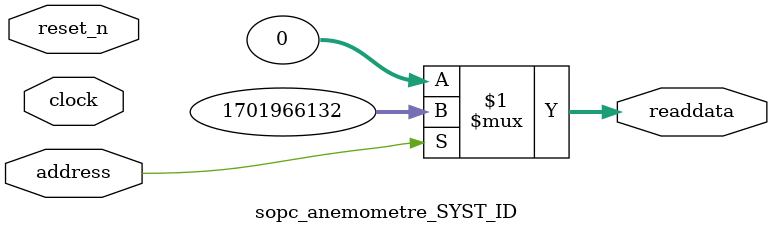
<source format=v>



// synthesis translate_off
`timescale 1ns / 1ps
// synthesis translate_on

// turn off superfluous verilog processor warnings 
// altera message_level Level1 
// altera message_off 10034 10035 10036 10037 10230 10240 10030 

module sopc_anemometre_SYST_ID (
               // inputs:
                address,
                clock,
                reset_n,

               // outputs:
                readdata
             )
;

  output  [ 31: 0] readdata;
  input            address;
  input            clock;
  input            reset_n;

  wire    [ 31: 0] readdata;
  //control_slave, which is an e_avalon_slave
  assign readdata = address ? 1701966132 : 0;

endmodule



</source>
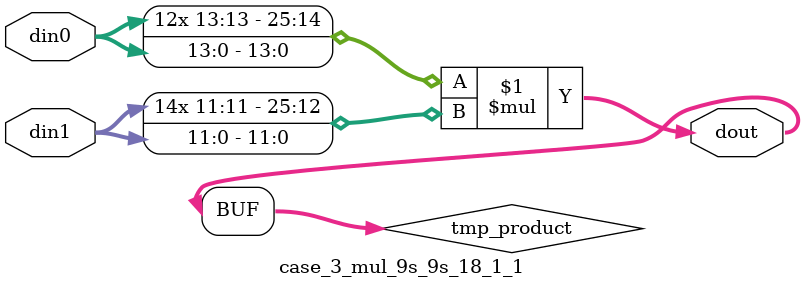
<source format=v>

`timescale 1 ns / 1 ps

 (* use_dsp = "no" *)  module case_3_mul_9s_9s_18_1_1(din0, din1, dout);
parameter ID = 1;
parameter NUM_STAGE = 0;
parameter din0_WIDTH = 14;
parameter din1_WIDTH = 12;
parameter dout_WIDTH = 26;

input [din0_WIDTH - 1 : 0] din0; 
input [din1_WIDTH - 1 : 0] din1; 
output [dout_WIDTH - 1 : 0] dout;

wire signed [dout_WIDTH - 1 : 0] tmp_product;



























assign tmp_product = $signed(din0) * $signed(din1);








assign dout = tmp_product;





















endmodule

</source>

+-------+

== Action item ==
Reply with the count alone: how many lines of the records contain the string "parameter"?

== Task output ==
5